● Document section
Lastly, the cath lab to puncture delay may be attributed to the late arrival of the IC consultant. In such cases, the responsibility falls on the IC fellow to initiate the procedure and meet the goal of ≤12 minutes. While having an in-house IC consultant would be the ideal set-up, it may not be feasible in our setting. Therefore, recommendations include increasing the number of IC consultants on call and ensuring their close proximity to the hospital.
Based on the optimal target point obtained, the maximum allotted time for the hospital system to achieve the DTB and STEMI diagnosis-to-wire cross goals is 62 and 46 minutes, respectively (Figure 2). This allows the operator a 14- to 28-minute window to wire or balloon the infarct-related artery. While not common, there are reports of procedural delays in cases involving tortuous vessels and anomalous origins of coronary arteries.21,22 The goal of achieving revascularisation as quickly as possible is fundamental knowledge for all those involved in STEMI management. Although unforeseen circumstances may arise and cause delays, having an optimal target point based on past experiences provides a concrete measure for each member involved within each time frame to achieve the time goals that improve patient care.

● Extracted information
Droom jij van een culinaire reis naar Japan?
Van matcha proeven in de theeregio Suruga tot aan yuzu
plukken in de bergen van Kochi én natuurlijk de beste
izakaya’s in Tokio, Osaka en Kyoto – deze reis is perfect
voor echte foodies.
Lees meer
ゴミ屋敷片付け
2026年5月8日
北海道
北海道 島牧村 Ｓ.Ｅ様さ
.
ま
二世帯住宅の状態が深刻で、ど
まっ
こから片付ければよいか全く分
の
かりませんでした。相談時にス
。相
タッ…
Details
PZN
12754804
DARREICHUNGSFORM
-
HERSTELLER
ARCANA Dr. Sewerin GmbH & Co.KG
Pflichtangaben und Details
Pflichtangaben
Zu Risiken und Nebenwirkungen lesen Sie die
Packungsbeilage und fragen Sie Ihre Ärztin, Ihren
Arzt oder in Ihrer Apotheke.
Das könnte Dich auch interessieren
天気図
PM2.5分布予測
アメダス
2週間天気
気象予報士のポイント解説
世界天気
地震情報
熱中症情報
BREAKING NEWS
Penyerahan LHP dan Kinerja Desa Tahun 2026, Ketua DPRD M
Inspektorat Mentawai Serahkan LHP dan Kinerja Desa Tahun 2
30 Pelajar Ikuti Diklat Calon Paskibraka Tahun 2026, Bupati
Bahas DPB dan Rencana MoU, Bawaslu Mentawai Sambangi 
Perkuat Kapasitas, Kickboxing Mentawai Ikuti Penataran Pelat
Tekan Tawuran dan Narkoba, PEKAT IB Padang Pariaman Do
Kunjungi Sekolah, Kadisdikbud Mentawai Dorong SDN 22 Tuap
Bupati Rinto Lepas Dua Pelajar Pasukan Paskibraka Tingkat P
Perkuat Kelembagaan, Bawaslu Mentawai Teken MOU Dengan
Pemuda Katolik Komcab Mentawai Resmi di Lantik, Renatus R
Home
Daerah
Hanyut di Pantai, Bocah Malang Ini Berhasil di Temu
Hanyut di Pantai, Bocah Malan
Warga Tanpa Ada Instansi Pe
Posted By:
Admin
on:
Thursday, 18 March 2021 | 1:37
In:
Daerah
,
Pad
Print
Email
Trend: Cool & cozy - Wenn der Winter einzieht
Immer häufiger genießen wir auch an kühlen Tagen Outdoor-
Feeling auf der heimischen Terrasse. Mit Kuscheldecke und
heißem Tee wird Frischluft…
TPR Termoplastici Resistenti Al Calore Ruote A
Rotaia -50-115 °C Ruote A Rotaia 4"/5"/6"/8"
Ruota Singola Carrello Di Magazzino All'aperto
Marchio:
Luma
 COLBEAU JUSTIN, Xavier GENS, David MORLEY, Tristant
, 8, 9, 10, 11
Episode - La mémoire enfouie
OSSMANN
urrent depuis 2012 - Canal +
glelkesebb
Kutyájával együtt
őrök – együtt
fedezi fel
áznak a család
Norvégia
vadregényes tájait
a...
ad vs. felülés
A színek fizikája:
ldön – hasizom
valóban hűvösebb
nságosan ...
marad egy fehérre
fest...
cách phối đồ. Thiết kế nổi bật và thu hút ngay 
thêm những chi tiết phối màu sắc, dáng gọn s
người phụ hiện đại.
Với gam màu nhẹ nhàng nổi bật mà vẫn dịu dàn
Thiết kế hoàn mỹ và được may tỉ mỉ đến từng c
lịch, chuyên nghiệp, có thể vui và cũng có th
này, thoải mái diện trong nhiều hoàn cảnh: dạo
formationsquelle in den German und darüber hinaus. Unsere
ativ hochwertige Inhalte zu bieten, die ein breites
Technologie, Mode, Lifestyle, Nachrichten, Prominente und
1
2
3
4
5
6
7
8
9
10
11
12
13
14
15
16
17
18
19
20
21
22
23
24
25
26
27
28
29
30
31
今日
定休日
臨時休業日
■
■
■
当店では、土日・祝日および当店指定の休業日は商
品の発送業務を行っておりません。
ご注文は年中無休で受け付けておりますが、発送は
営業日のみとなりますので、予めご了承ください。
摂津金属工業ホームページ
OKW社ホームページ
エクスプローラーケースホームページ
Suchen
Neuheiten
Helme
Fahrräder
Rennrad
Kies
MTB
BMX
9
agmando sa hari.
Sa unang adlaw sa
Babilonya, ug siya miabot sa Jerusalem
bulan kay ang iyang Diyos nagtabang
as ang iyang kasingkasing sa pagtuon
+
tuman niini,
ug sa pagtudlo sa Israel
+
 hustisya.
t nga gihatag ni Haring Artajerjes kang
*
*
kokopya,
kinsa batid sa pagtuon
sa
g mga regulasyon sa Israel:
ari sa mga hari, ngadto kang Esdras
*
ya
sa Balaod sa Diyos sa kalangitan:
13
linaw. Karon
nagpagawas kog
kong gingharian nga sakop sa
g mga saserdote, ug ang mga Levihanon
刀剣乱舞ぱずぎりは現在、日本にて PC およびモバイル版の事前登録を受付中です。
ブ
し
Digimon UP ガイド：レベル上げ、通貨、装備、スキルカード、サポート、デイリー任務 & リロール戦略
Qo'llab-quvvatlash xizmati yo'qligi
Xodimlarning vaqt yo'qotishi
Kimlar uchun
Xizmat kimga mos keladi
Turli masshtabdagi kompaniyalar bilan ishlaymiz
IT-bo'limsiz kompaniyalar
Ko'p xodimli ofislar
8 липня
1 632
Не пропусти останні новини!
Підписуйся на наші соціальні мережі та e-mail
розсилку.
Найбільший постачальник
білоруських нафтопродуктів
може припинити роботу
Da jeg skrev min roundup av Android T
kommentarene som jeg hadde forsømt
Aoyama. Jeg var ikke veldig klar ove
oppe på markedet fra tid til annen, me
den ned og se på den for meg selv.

● What is being asked
Write out the passage on STEMI treatment delays word for word, starting with "Lastly, the cath" and going on through "to the hospital.".

● Answer to the problem
Lastly, the cath lab to puncture delay may be attributed to the late arrival of the IC consultant. In such cases, the responsibility falls on the IC fellow to initiate the procedure and meet the goal of ≤12 minutes. While having an in-house IC consultant would be the ideal set-up, it may not be feasible in our setting. Therefore, recommendations include increasing the number of IC consultants on call and ensuring their close proximity to the hospital.